▸ WHAT YOU HAVE TO DO: From the entries below, output the line with "Trailer of 'CARRIE' is out.." and each following line up to and including the line with "1 of 2 7.4.2013 22:20", exactly as written.

▸ MATERIAL FOR THIS EXERCISE:
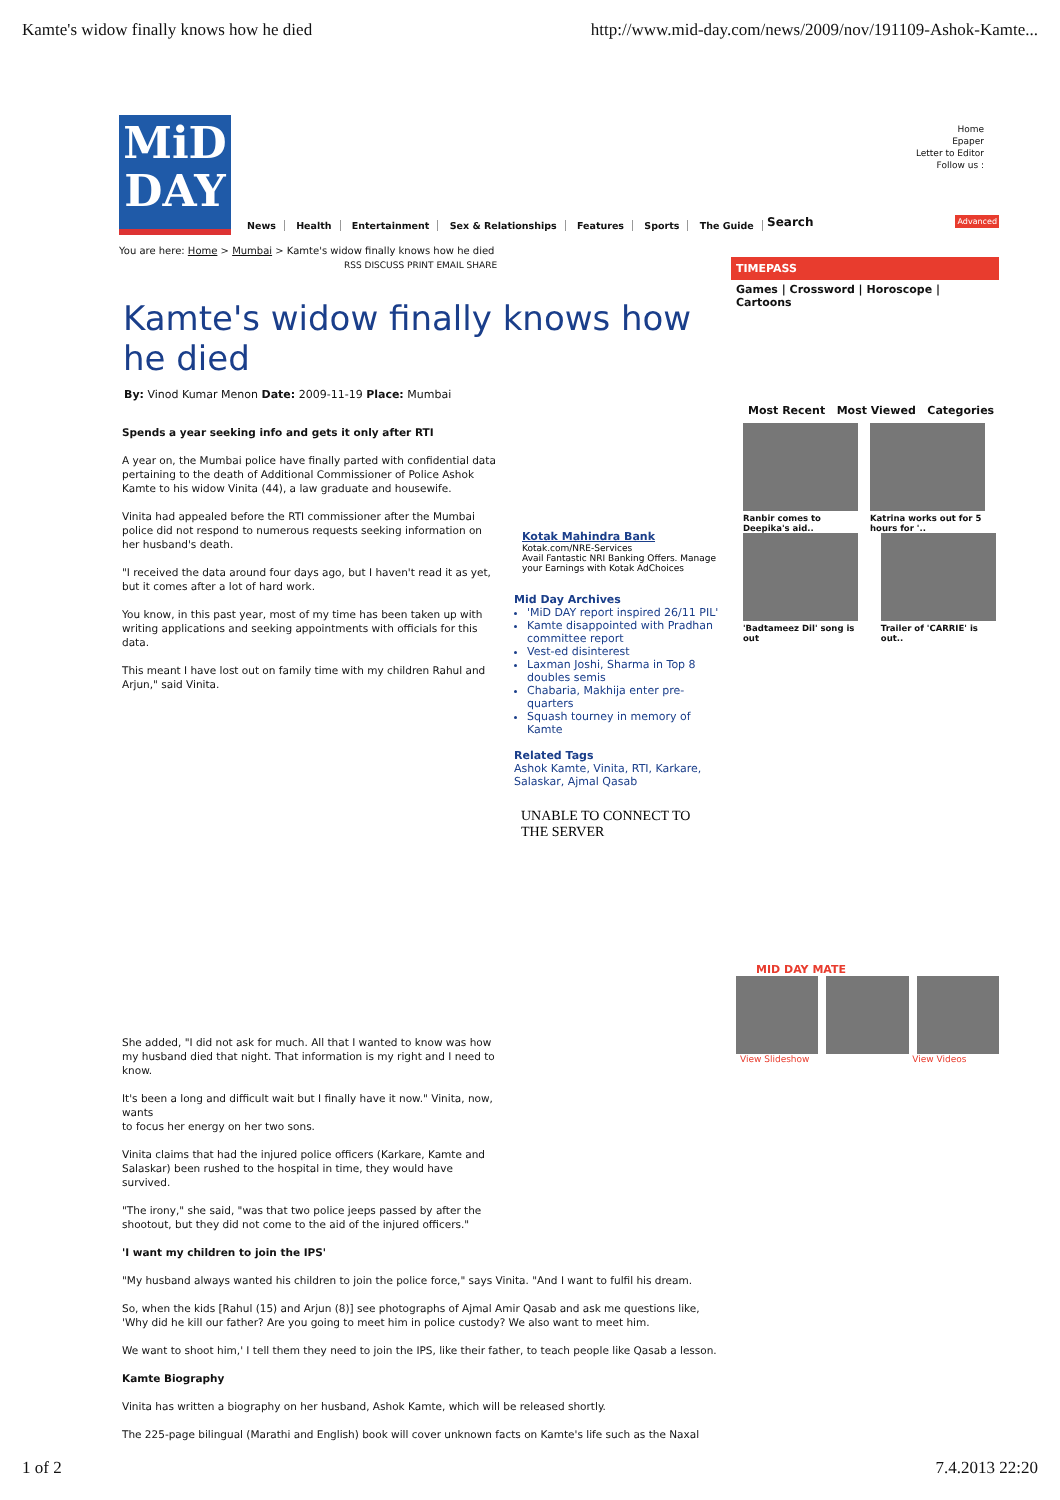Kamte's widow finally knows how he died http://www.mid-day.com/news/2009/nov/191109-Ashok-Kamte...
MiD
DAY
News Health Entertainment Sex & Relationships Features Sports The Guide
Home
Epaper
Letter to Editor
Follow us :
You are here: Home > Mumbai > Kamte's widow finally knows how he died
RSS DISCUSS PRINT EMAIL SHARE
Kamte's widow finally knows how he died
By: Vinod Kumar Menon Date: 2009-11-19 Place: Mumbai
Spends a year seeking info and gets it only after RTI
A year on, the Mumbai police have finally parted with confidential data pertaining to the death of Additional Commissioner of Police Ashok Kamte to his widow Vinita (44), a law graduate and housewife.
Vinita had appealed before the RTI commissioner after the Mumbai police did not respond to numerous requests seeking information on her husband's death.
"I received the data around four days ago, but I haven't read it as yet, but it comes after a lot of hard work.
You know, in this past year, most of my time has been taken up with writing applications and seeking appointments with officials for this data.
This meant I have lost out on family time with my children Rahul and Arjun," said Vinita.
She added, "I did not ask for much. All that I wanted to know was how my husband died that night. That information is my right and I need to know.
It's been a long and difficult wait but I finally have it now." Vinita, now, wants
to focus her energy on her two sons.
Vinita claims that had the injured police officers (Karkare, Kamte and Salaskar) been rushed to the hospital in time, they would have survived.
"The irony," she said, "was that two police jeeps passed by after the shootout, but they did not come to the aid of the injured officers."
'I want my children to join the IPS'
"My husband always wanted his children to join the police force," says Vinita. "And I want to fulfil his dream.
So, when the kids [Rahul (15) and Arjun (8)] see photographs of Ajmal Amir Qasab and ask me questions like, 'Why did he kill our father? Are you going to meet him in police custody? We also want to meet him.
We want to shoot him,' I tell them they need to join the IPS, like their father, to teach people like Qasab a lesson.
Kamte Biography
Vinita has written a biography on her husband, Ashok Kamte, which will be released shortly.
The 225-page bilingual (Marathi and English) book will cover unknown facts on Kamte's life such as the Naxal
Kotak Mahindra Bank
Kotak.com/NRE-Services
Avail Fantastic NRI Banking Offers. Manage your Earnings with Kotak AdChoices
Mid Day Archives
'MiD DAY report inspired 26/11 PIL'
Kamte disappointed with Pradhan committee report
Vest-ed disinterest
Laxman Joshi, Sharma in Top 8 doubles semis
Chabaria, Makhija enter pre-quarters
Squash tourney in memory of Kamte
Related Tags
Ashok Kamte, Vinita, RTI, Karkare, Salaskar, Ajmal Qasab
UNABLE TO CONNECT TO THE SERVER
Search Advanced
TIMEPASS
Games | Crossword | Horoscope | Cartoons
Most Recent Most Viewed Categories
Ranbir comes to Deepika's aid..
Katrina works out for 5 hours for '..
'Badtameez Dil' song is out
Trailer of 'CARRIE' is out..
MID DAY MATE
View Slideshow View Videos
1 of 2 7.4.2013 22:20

---

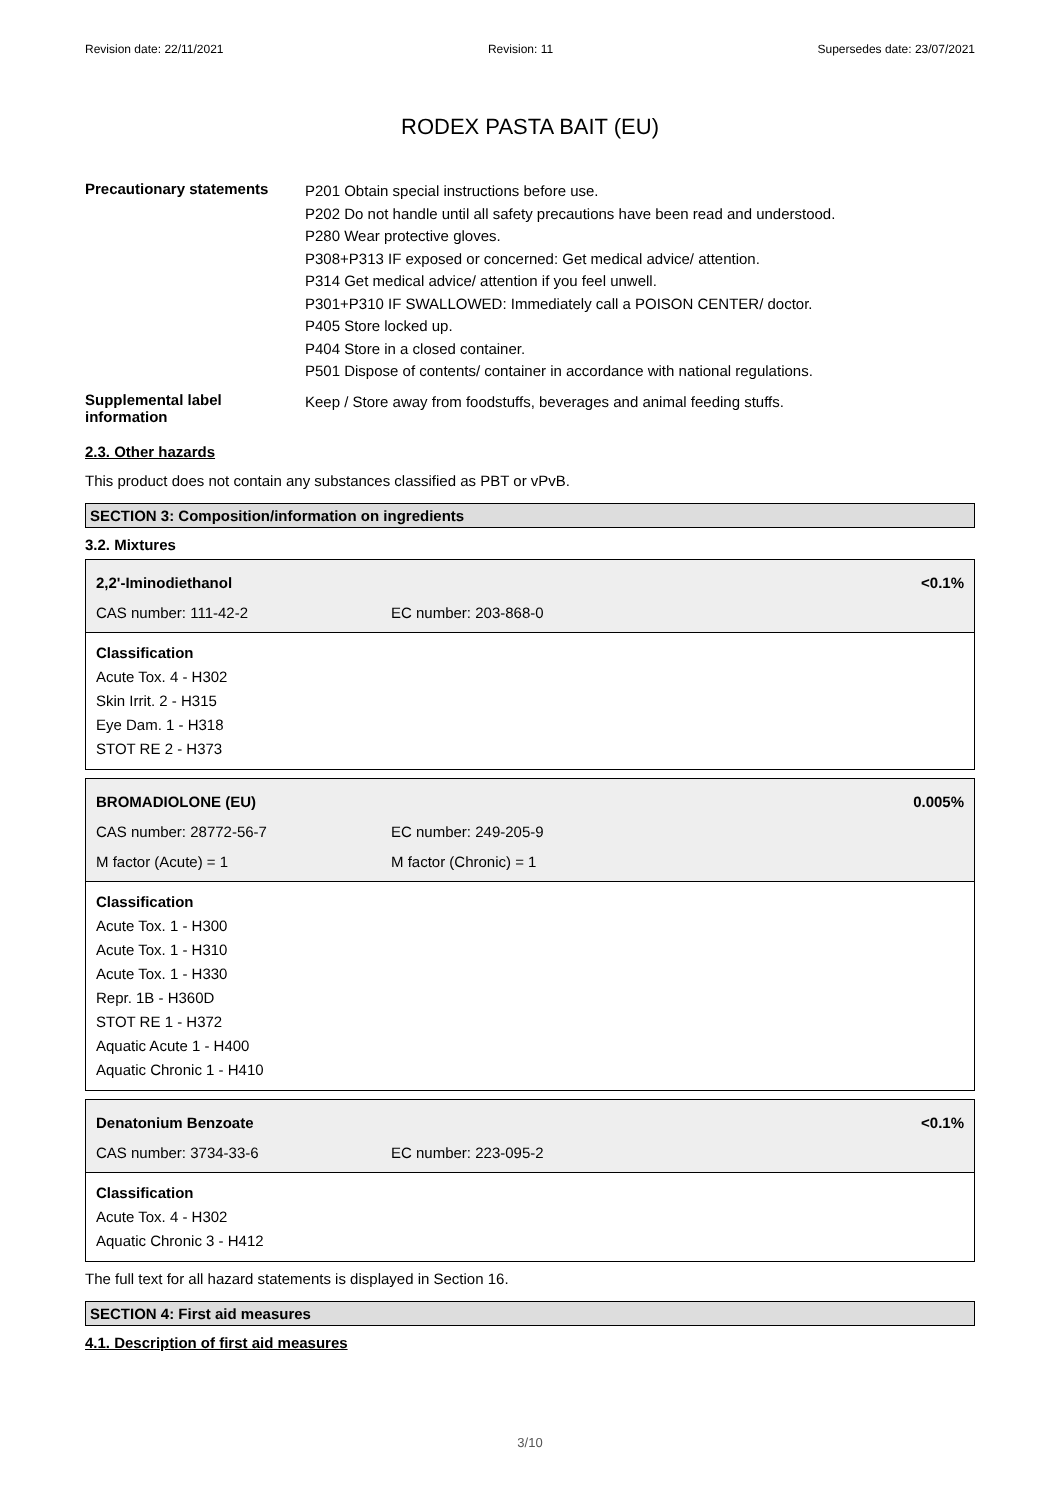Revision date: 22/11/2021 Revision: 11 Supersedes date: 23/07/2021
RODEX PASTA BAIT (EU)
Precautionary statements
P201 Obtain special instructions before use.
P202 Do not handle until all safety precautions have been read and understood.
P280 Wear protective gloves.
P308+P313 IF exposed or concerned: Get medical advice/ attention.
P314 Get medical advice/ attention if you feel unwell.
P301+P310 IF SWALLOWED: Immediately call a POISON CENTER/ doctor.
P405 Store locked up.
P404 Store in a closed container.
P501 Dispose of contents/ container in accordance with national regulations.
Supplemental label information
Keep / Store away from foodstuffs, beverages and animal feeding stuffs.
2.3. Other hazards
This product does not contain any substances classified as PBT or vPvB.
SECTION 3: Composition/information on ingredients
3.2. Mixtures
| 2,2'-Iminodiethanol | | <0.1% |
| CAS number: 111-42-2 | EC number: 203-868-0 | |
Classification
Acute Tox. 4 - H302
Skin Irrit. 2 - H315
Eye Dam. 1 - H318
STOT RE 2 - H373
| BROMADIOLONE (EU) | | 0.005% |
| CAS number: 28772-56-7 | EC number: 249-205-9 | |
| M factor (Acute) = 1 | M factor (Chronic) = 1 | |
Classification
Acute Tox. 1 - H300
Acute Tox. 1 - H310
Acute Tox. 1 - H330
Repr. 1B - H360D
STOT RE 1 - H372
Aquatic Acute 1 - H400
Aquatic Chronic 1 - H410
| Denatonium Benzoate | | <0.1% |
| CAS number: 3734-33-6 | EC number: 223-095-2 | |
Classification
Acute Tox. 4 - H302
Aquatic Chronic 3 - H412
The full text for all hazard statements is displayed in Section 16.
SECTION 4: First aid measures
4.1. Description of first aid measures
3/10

---

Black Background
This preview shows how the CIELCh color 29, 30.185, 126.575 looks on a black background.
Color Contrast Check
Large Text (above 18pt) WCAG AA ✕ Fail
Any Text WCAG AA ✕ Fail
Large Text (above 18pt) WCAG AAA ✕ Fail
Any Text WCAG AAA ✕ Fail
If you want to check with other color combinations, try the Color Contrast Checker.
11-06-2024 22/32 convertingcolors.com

▸ WRITTEN REPLY:
Trailer of 'CARRIE' is out..
MID DAY MATE
View Slideshow View Videos
1 of 2 7.4.2013 22:20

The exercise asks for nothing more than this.